- Request -
Among the lines of this material, find those holding the word "modeled" and report how many there are, with nothing added.

- Material supplied -
########
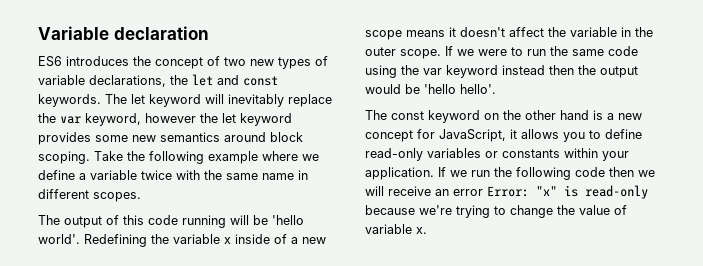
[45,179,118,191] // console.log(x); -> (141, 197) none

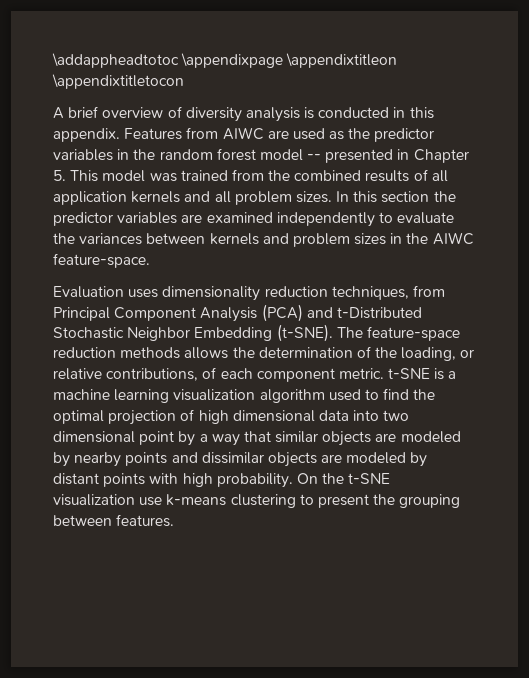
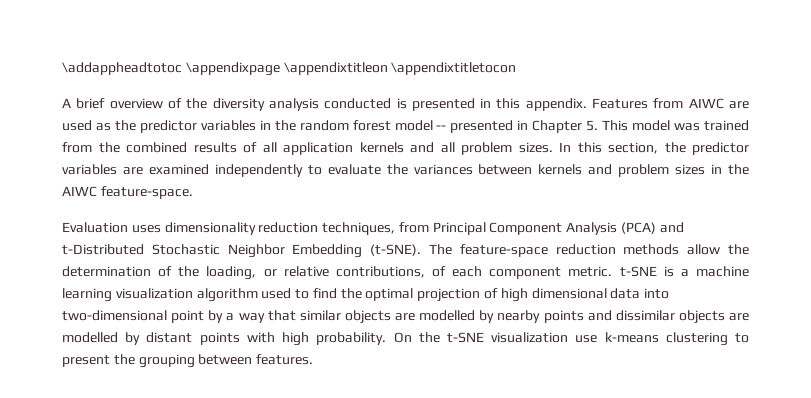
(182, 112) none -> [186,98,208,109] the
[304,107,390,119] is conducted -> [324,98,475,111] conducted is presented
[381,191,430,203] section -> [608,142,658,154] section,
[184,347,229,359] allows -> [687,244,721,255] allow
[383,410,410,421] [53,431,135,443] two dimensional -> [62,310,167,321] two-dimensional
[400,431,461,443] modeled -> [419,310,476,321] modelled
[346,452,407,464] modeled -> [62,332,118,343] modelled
########
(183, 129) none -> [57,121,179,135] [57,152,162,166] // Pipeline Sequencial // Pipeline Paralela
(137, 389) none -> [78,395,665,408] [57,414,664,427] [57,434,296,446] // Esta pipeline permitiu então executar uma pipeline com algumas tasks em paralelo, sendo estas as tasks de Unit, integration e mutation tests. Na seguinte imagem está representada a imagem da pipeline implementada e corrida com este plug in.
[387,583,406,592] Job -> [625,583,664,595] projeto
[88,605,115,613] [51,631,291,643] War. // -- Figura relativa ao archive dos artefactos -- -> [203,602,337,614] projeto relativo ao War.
########
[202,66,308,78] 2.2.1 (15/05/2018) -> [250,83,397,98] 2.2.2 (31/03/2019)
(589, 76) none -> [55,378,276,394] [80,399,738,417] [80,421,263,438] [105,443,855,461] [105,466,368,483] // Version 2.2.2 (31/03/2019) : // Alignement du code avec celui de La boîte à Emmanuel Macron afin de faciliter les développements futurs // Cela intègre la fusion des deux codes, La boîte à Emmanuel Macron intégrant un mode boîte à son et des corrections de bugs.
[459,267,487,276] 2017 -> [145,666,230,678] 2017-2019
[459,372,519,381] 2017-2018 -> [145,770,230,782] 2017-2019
########
- Your response -
2